What the task asks:
Print the full forum post about the house in the woods in Norfolk, word for word.

Document segment:
* * *

# House In The Woods - Norfolk, Jan 15'



## jskinner (Feb 24, 2015)

Hi, This is my first little explore. I've been a member on here for a good few years but I've long since got a new email address and lost my account details...

Anyway, This does have a story I saw this and fell in love with it on a facebook group. I eventually found it, However it was a permitted visit as I contacted the owner. I had a little explore for a while until the owner came along and we started discussing the building.
_
History: _
It was built new by this mans grandad in the thirties, He used to farm Pigs & Chickens in the pens out the back. And in the workshop he would grind wheat and corn etc. He died in the mid 1980s and it has been derelict since. 

The house has sat like this for so long because at the time, They owned an engineering firm which produced a lot of noise pollution. They were worried about getting complaints if it was sold from the new owners so they never did anything with it. They moved next door more or less as soon as his grandad died and it was left as it is hidden.

* * *

Stored data:
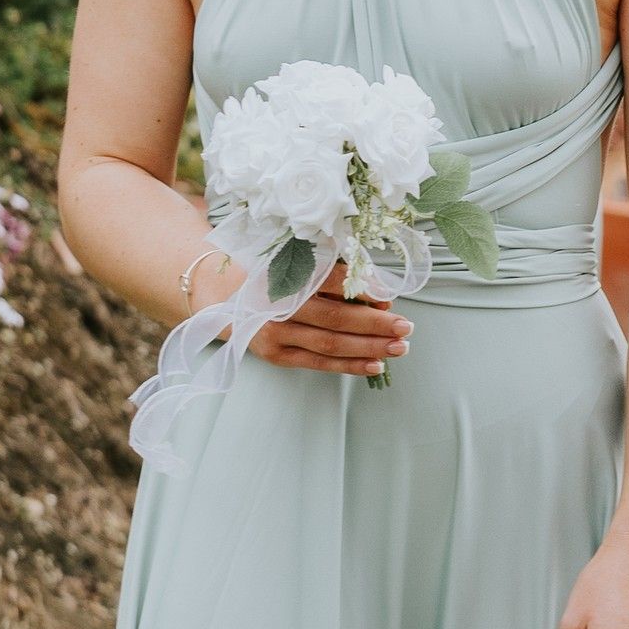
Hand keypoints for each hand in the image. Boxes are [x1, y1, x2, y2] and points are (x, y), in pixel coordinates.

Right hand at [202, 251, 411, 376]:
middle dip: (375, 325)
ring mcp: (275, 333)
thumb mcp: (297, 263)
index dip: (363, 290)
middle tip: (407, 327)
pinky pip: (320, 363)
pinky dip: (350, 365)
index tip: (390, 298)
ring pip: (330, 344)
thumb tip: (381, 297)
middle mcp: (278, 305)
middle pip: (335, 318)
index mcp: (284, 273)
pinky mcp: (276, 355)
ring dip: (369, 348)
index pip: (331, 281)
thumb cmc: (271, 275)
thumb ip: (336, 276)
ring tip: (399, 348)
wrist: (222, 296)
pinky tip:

* * *

Result below:
# House In The Woods - Norfolk, Jan 15'



## jskinner (Feb 24, 2015)

Hi, This is my first little explore. I've been a member on here for a good few years but I've long since got a new email address and lost my account details...

Anyway, This does have a story I saw this and fell in love with it on a facebook group. I eventually found it, However it was a permitted visit as I contacted the owner. I had a little explore for a while until the owner came along and we started discussing the building.
_
History: _
It was built new by this mans grandad in the thirties, He used to farm Pigs & Chickens in the pens out the back. And in the workshop he would grind wheat and corn etc. He died in the mid 1980s and it has been derelict since. 

The house has sat like this for so long because at the time, They owned an engineering firm which produced a lot of noise pollution. They were worried about getting complaints if it was sold from the new owners so they never did anything with it. They moved next door more or less as soon as his grandad died and it was left as it is hidden.